Stored entries:
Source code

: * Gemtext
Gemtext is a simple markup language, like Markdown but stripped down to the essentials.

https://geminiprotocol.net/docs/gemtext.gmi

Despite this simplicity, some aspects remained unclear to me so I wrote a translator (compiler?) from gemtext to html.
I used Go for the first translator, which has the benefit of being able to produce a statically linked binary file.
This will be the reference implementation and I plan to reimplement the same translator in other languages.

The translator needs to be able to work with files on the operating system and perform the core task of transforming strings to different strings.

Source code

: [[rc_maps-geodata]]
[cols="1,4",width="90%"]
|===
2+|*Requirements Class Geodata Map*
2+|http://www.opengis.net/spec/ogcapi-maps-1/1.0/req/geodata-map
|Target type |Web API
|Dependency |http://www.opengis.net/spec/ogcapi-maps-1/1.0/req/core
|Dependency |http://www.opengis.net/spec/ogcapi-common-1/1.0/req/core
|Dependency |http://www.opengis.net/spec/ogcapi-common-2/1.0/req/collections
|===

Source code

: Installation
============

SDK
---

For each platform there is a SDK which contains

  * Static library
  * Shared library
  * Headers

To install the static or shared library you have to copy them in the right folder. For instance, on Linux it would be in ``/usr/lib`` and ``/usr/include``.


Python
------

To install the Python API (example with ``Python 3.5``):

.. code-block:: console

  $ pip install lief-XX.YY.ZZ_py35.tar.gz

Requirement: An exact copy of every record is required.

Exercise output:
Source code

: * Gemtext
Gemtext is a simple markup language, like Markdown but stripped down to the essentials.

https://geminiprotocol.net/docs/gemtext.gmi

Despite this simplicity, some aspects remained unclear to me so I wrote a translator (compiler?) from gemtext to html.
I used Go for the first translator, which has the benefit of being able to produce a statically linked binary file.
This will be the reference implementation and I plan to reimplement the same translator in other languages.

The translator needs to be able to work with files on the operating system and perform the core task of transforming strings to different strings.

Source code

: [[rc_maps-geodata]]
[cols="1,4",width="90%"]
|===
2+|*Requirements Class Geodata Map*
2+|http://www.opengis.net/spec/ogcapi-maps-1/1.0/req/geodata-map
|Target type |Web API
|Dependency |http://www.opengis.net/spec/ogcapi-maps-1/1.0/req/core
|Dependency |http://www.opengis.net/spec/ogcapi-common-1/1.0/req/core
|Dependency |http://www.opengis.net/spec/ogcapi-common-2/1.0/req/collections
|===

Source code

: Installation
============

SDK
---

For each platform there is a SDK which contains

  * Static library
  * Shared library
  * Headers

To install the static or shared library you have to copy them in the right folder. For instance, on Linux it would be in ``/usr/lib`` and ``/usr/include``.


Python
------

To install the Python API (example with ``Python 3.5``):

.. code-block:: console

  $ pip install lief-XX.YY.ZZ_py35.tar.gz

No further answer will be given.